Licentious, proudly rapacious, there was really nothing in its heyday to rival Shanghai, a half-Oriental, half-Occidental hybrid built on mudflats and swamp. Founded on the proceeds from opium, “the addictive drug that Britain was so bent upon selling to the Chinese that it waged a war against them for the privilege,” the city that would become known as the “Whore of Asia” was tainted from the very beginning. The Chinese eventually learned to tolerate foreigners and their nefarious substances, however, because they also injected a more desirable stimulant into the country: money.

By turns analytical and descriptive, “Shanghai” covers the years from 1842 to 1949, when a new command economy run by zealots, cadres and the Communist military abruptly replaced the entrepreneurs, courtesans, gangsters and habitues of the shiliyangchang (foreign settlements) who had formerly defined the city. Dong details the founding of Shanghai and its expansion, while describing the lives of its business community, coolies, criminal syndicates and revolutionaries. Notwithstanding Shanghai’s reputation as a city of shame, both the natives and foreign devils who made or lost their fortunes there came to have a deep affection for the city. Dong’s book is an attempt to explain why this should have been the case.

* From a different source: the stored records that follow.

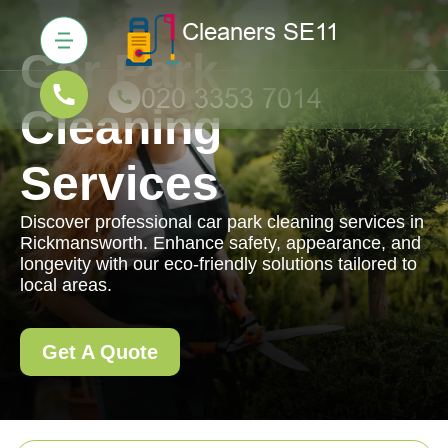
Car Park
Cleaning
Services
Discover professional car park cleaning services in
Rickmansworth. Enhance safety, appearance, and
longevity with our eco-friendly solutions tailored to
local areas.
Get A Quote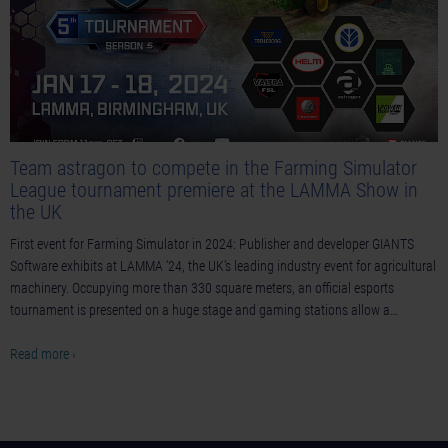
Team astragon to compete in the Farming Simulator
League tournament premiere at the LAMMA Show in
the UK
First event for Farming Simulator in 2024: Publisher and developer GIANTS
Software exhibits at LAMMA ‘24, the UK's leading industry event for agricultural
machinery. Occupying more than 330 square meters, an official esports
tournament is presented on a huge stage and gaming stations allow a…
Read more ›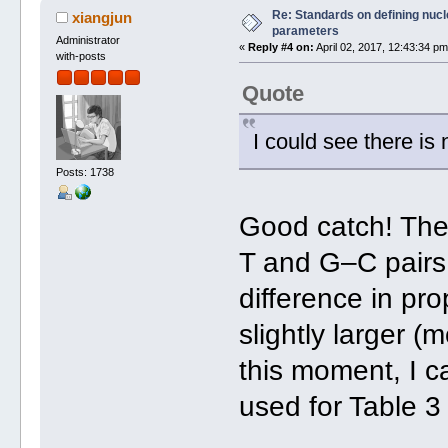
Re: Standards on defining nucle
xiangjun
parameters
Administrator
«
Reply #4 on:
April 02, 2017, 12:43:34 pm
with-posts
Quote
I could see there is
Posts: 1738
Good catch! The
T and G–C pairs t
difference in pr
slightly larger (
this moment, I ca
used for Table 3 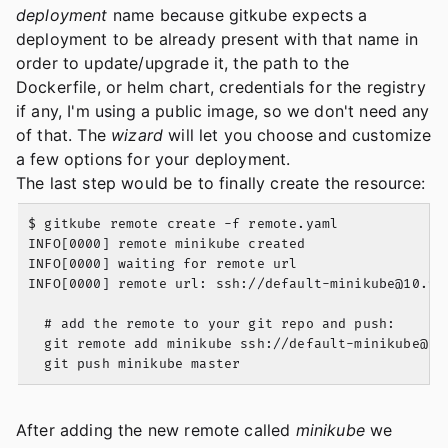
deployment
name because gitkube expects a
deployment to be already present with that name in
order to update/upgrade it, the path to the
Dockerfile, or helm chart, credentials for the registry
if any, I'm using a public image, so we don't need any
of that. The
wizard
will let you choose and customize
a few options for your deployment.
The last step would be to finally create the resource:
$ gitkube remote create -f remote.yaml

INFO[0000] remote minikube created

INFO[0000] waiting for remote url

INFO[0000] remote url: ssh://
default-minikube@10.98
  # add the remote to your git repo and push:

  git remote add minikube ssh://
default-minikube@10
After adding the new remote called
minikube
we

Built on a soft divan of opium, sex and ostentatious wealth, Shanghai supported its habits, addictions and vices with trade and commerce. The counterpart to all the indulgence and depravity was an obsessive work ethic as unhealthy in its own way as the pleasures and vices that consumed it at other times. Diligent in its pursuit of wealth, saturnine in its pleasures, Shanghai could be an overwhelming experience. Its dual fixations gave it a very special character and identity that was surely immediately palpable to visitors. Like a narcotic, Shanghai was, and perhaps still is, a city of great immersive powers. The will to leave did not come easily. War, revolution, or the ultimate dread of having one’s assets frozen were perhaps the only truly effective incentives to disengagement.

The dynamism and surface scintillation Dong portrays so deftly is set against the feeble, morally corrupt character of Shanghai’s average foreign inhabitant. The fetish for making money precluded most cultural pursuits, with few Westerners taking a scholarly interest in the Chinese. Those who did were considered eccentric. Philistinism among the expatriate community, whose main leisure interests appear to have been food, liquor, carnality and a strangely wholesome admixture of physical pursuits like rowing and cricket, prevailed. Not that the city lacked colorful figures. Dong gives us lively portraits of people like Sun Yat-sen, Madame Mao and the fire and brimstone evangelists and missionaries drawn to Shanghai by their own addiction to sin, or the correction of it.

Dong leaves few aspects of Shanghai life unturned, even including in her peregrinations through the culture of the city a hilarious analysis of the polyglot language known as pidgin English. Foreigners and Chinese resorted to this tongue in order to do business, both parties willingly forfeiting the refinements of their own language in favor of a mongrel shorthand largely unintelligible to the outsider.

In today’s money-driven, pleasure seeking Shanghai, many of its old virtues and vices have made a remarkable comeback. If only a fraction of the hedonism found in another book, Wei Hui’s semiautobiographical novel “Shanghai Baby,” is based on observed fact (as the author has indicated it is), then the decadence of the period Dong addresses is alive and well. The pursuit of wealth and sensual pleasure are still ferociously intertwined, according to Hui’s main character and alter-ego, who, taking in the panorama of Shanghai’s neon buildings, observes that “all these signs of material prosperity are aphrodisiacs the city uses to intoxicate itself.”

Wealthier and brasher than Singapore, more liberal in its social conduct than Hong Kong, the treaty port was an experimental city the likes of which the East had never seen. It was also a place of vice and inequality that symbolized China’s century of exploitation and humiliation at the hands of foreigners. Yet, whether it is the author’s intention or not, the reader of this fascinating account is sure to grow fond of this deeply flawed city.